"You are cancer-free."
Not many multiple myeloma patients ever hear those words.
When John McCarty, M.D., director of VCU Massey Cancer Center’s Bone Marrow Transplant Program, spoke them to Reed Whitener, it was a very bright moment at the end of 18 long, and often very dark, months of fighting for his life. Thanks to new treatments developed through clinical trials, Whitener is now on a path to be one of the first patients to be considered “cured” of this deadly disease.
Reed considered himself a typical 50-year old family man a husband, father of three teenagers and busy salesman when he was diagnosed with multiple myeloma, a rare form cancer that attacks blood and bone, in September 2007. Historically, there is no cure for multiple myeloma, but significant advances in bone marrow transplants, particularly at National Cancer Institute-designated Cancer Centers like Massey, have given many patients the ability to live with the disease much longer.

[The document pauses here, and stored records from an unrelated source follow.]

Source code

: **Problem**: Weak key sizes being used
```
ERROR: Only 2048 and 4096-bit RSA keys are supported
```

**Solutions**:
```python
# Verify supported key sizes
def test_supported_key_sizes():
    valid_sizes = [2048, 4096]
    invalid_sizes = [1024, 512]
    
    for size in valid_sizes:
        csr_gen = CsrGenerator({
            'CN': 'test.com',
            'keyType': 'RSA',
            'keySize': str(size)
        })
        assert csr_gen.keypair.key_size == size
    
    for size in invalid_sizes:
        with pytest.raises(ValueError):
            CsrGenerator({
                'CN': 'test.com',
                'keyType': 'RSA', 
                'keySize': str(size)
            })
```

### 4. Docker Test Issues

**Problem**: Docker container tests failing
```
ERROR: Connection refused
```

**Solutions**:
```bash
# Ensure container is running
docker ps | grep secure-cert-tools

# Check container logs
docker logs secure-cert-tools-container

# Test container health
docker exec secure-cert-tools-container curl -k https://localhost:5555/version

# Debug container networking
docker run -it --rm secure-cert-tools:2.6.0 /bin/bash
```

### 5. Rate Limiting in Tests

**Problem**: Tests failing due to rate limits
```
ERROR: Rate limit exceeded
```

Whitener was told he had a big fight ahead. “In my first consultation at Massey following my diagnosis, the doctor one of many who would be a part of my clinical team told me he couldn’t tell me how long I would live, but he promised me that he would fight for me and my life as long as needed. And that’s exactly what they have all done,” Whitener said.

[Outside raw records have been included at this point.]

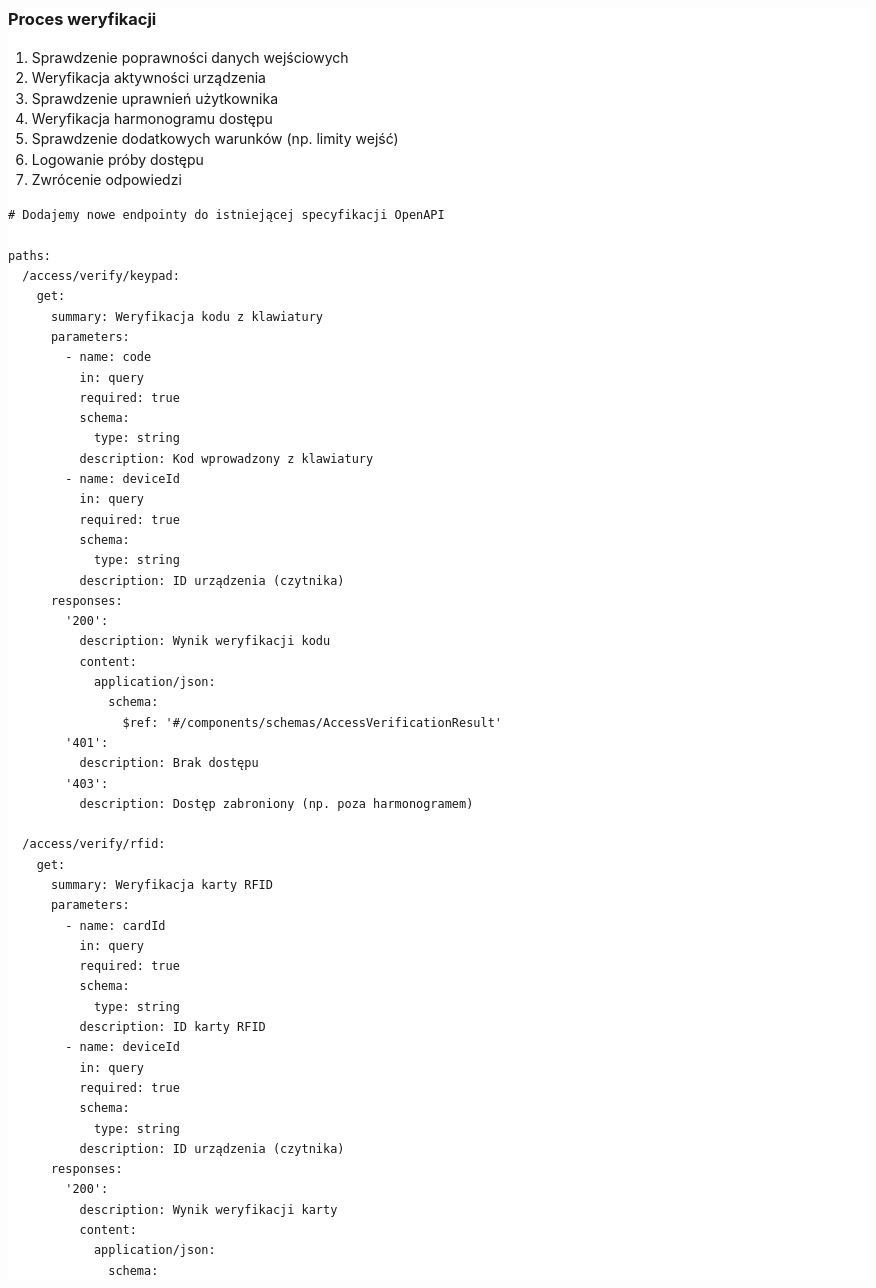 ### Proces weryfikacji

1. Sprawdzenie poprawności danych wejściowych
2. Weryfikacja aktywności urządzenia
3. Sprawdzenie uprawnień użytkownika
4. Weryfikacja harmonogramu dostępu
5. Sprawdzenie dodatkowych warunków (np. limity wejść)
6. Logowanie próby dostępu
7. Zwrócenie odpowiedzi

```openapi
# Dodajemy nowe endpointy do istniejącej specyfikacji OpenAPI

paths:
  /access/verify/keypad:
    get:
      summary: Weryfikacja kodu z klawiatury
      parameters:
        - name: code
          in: query
          required: true
          schema:
            type: string
          description: Kod wprowadzony z klawiatury
        - name: deviceId
          in: query
          required: true
          schema:
            type: string
          description: ID urządzenia (czytnika)
      responses:
        '200':
          description: Wynik weryfikacji kodu
          content:
            application/json:
              schema:
                $ref: '#/components/schemas/AccessVerificationResult'
        '401':
          description: Brak dostępu
        '403':
          description: Dostęp zabroniony (np. poza harmonogramem)

  /access/verify/rfid:
    get:
      summary: Weryfikacja karty RFID
      parameters:
        - name: cardId
          in: query
          required: true
          schema:
            type: string
          description: ID karty RFID
        - name: deviceId
          in: query
          required: true
          schema:
            type: string
          description: ID urządzenia (czytnika)
      responses:
        '200':
          description: Wynik weryfikacji karty
          content:
            application/json:
              schema:
```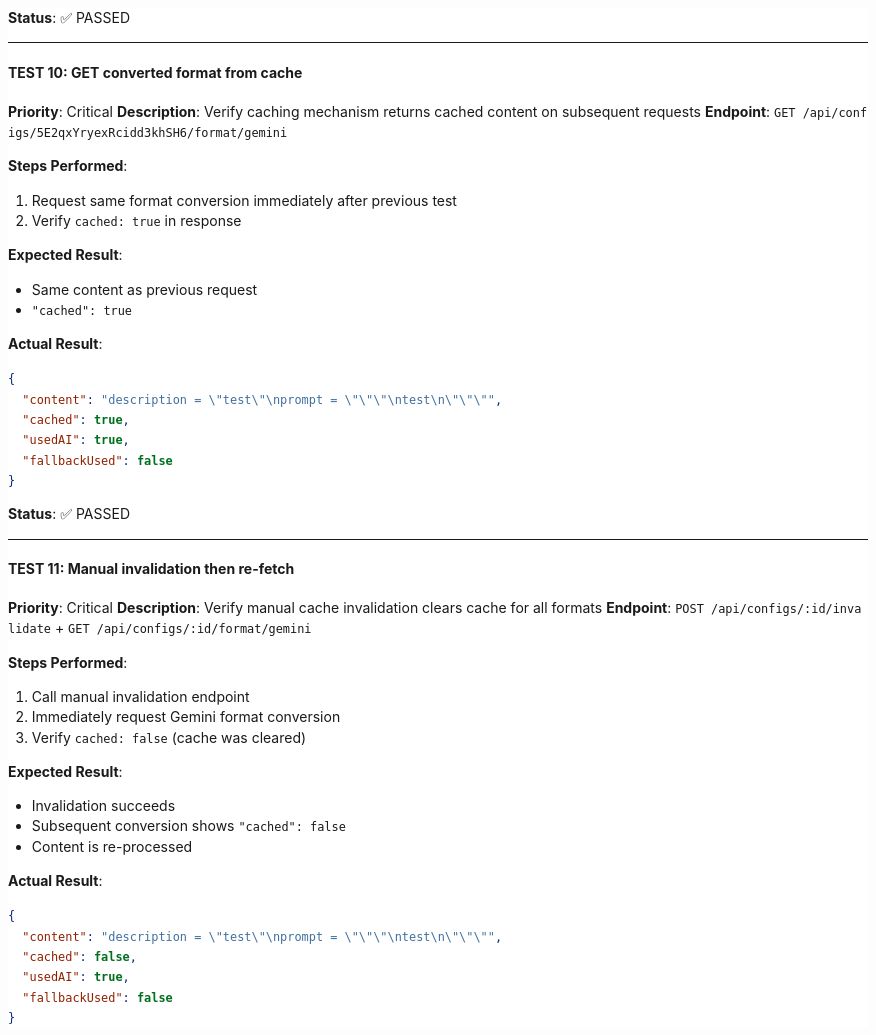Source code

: **Status**: ✅ PASSED

---

#### TEST 10: GET converted format from cache
**Priority**: Critical
**Description**: Verify caching mechanism returns cached content on subsequent requests
**Endpoint**: `GET /api/configs/5E2qxYryexRcidd3khSH6/format/gemini`

**Steps Performed**:
1. Request same format conversion immediately after previous test
2. Verify `cached: true` in response

**Expected Result**:
- Same content as previous request
- `"cached": true`

**Actual Result**:
```json
{
  "content": "description = \"test\"\nprompt = \"\"\"\ntest\n\"\"\"",
  "cached": true,
  "usedAI": true,
  "fallbackUsed": false
}
```

**Status**: ✅ PASSED

---

#### TEST 11: Manual invalidation then re-fetch
**Priority**: Critical
**Description**: Verify manual cache invalidation clears cache for all formats
**Endpoint**: `POST /api/configs/:id/invalidate` + `GET /api/configs/:id/format/gemini`

**Steps Performed**:
1. Call manual invalidation endpoint
2. Immediately request Gemini format conversion
3. Verify `cached: false` (cache was cleared)

**Expected Result**:
- Invalidation succeeds
- Subsequent conversion shows `"cached": false`
- Content is re-processed

**Actual Result**:
```json
{
  "content": "description = \"test\"\nprompt = \"\"\"\ntest\n\"\"\"",
  "cached": false,
  "usedAI": true,
  "fallbackUsed": false
}
```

Over the next two years, Whitener went through rigorous chemotherapy, two bone marrow transplants, numerous surgeries, fought off two major infections and spent more than 100 days in the hospital.

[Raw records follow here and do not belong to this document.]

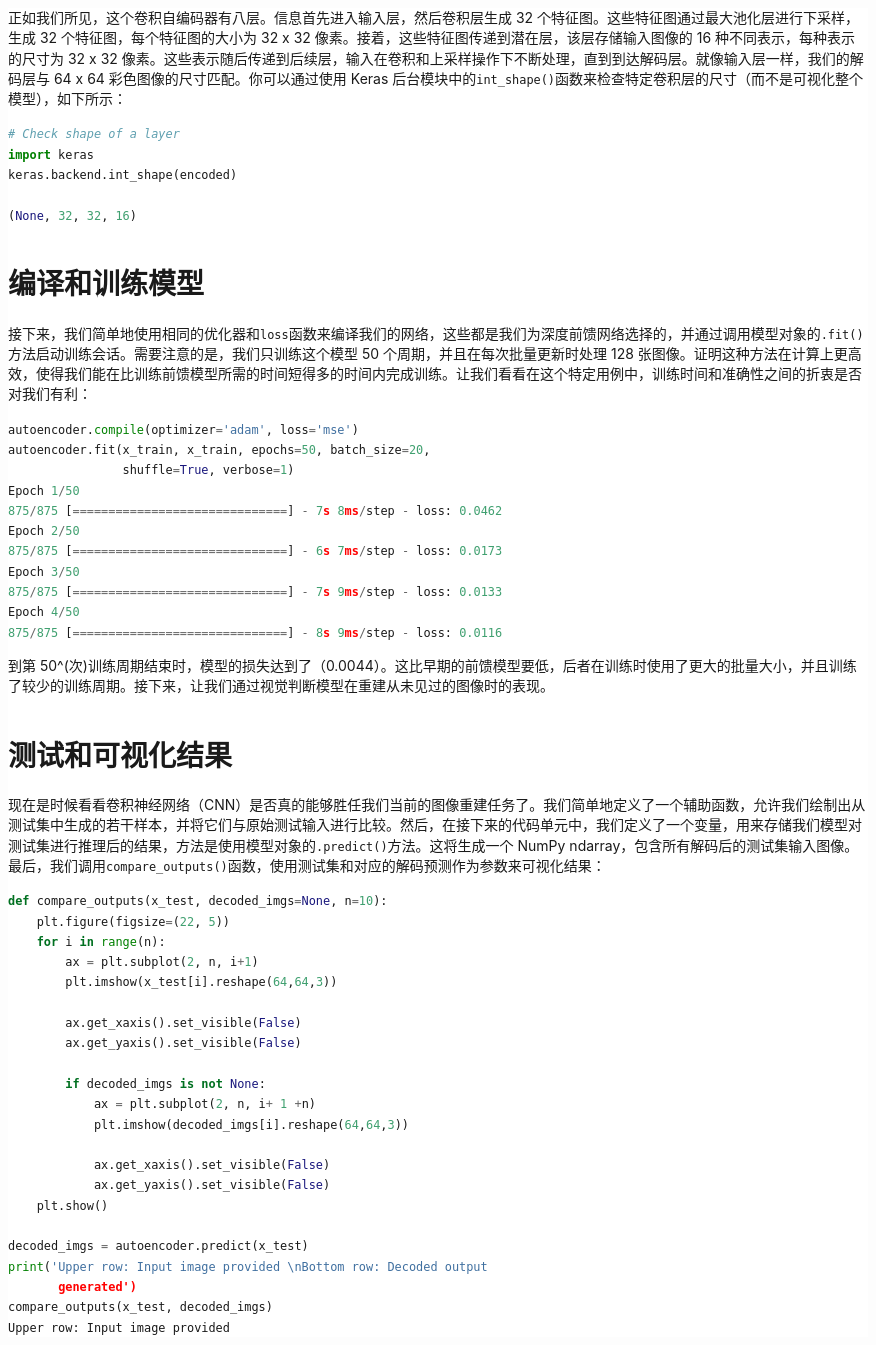 正如我们所见，这个卷积自编码器有八层。信息首先进入输入层，然后卷积层生成 32 个特征图。这些特征图通过最大池化层进行下采样，生成 32 个特征图，每个特征图的大小为 32 x 32 像素。接着，这些特征图传递到潜在层，该层存储输入图像的 16 种不同表示，每种表示的尺寸为 32 x 32 像素。这些表示随后传递到后续层，输入在卷积和上采样操作下不断处理，直到到达解码层。就像输入层一样，我们的解码层与 64 x 64 彩色图像的尺寸匹配。你可以通过使用 Keras 后台模块中的`int_shape()`函数来检查特定卷积层的尺寸（而不是可视化整个模型），如下所示：

```py
# Check shape of a layer
import keras
keras.backend.int_shape(encoded)

(None, 32, 32, 16)

```

# 编译和训练模型

接下来，我们简单地使用相同的优化器和`loss`函数来编译我们的网络，这些都是我们为深度前馈网络选择的，并通过调用模型对象的`.fit()`方法启动训练会话。需要注意的是，我们只训练这个模型 50 个周期，并且在每次批量更新时处理 128 张图像。证明这种方法在计算上更高效，使得我们能在比训练前馈模型所需的时间短得多的时间内完成训练。让我们看看在这个特定用例中，训练时间和准确性之间的折衷是否对我们有利：

```py
autoencoder.compile(optimizer='adam', loss='mse')
autoencoder.fit(x_train, x_train, epochs=50, batch_size=20,
                shuffle=True, verbose=1)
Epoch 1/50
875/875 [==============================] - 7s 8ms/step - loss: 0.0462
Epoch 2/50
875/875 [==============================] - 6s 7ms/step - loss: 0.0173
Epoch 3/50
875/875 [==============================] - 7s 9ms/step - loss: 0.0133
Epoch 4/50
875/875 [==============================] - 8s 9ms/step - loss: 0.0116
```

到第 50^(次)训练周期结束时，模型的损失达到了（0.0044）。这比早期的前馈模型要低，后者在训练时使用了更大的批量大小，并且训练了较少的训练周期。接下来，让我们通过视觉判断模型在重建从未见过的图像时的表现。

# 测试和可视化结果

现在是时候看看卷积神经网络（CNN）是否真的能够胜任我们当前的图像重建任务了。我们简单地定义了一个辅助函数，允许我们绘制出从测试集中生成的若干样本，并将它们与原始测试输入进行比较。然后，在接下来的代码单元中，我们定义了一个变量，用来存储我们模型对测试集进行推理后的结果，方法是使用模型对象的`.predict()`方法。这将生成一个 NumPy ndarray，包含所有解码后的测试集输入图像。最后，我们调用`compare_outputs()`函数，使用测试集和对应的解码预测作为参数来可视化结果：

```py
def compare_outputs(x_test, decoded_imgs=None, n=10):
    plt.figure(figsize=(22, 5))
    for i in range(n):
        ax = plt.subplot(2, n, i+1)
        plt.imshow(x_test[i].reshape(64,64,3))

        ax.get_xaxis().set_visible(False)
        ax.get_yaxis().set_visible(False)

        if decoded_imgs is not None:
            ax = plt.subplot(2, n, i+ 1 +n)
            plt.imshow(decoded_imgs[i].reshape(64,64,3))

            ax.get_xaxis().set_visible(False)
            ax.get_yaxis().set_visible(False)
    plt.show()

decoded_imgs = autoencoder.predict(x_test)
print('Upper row: Input image provided \nBottom row: Decoded output 
       generated')
compare_outputs(x_test, decoded_imgs)
Upper row: Input image provided 
```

“One day the nurse practitioner said to me, ‘In my 20 years experience, there’s only one person I’ve seen walk out of here after what you’ve been through.’ I said, Who’s that? He said, ‘You.’”
“Reed is a living example of taking what we learn from clinical trials and putting that knowledge to work improving care for the next patient,” said Amir Toor, M.D., who led a multiple myeloma stem cell transplant study that ended up being the basis for Whitener’s successful treatment.
"I don’t have words to express the gratitude I have for the determination the doctors and nurses brought to my care. Dr. Toor would call in on his days off to check on me. Dr. Harold Chung came to see me three times a day during my hospital stays — and always made sure my wife, Ellen, was doing OK, too. The nurses who cared for me are the embodiment of compassionate care,” said Whitener. “When I learned that the Bone Marrow Transplantation Program was one of the best in the nation, I was not surprised. I knew from the start that I was in the best of hands.”
Today Whitener is back at work, busy getting his twins ready for college and enjoying his second chance at life.
“In this field of medicine, every life saved is a major victory, but watching Reed return to his normal life is a special gift,” said Toor. “He has a very strong will to survive. He’s the kind of patient that makes it all worthwhile.”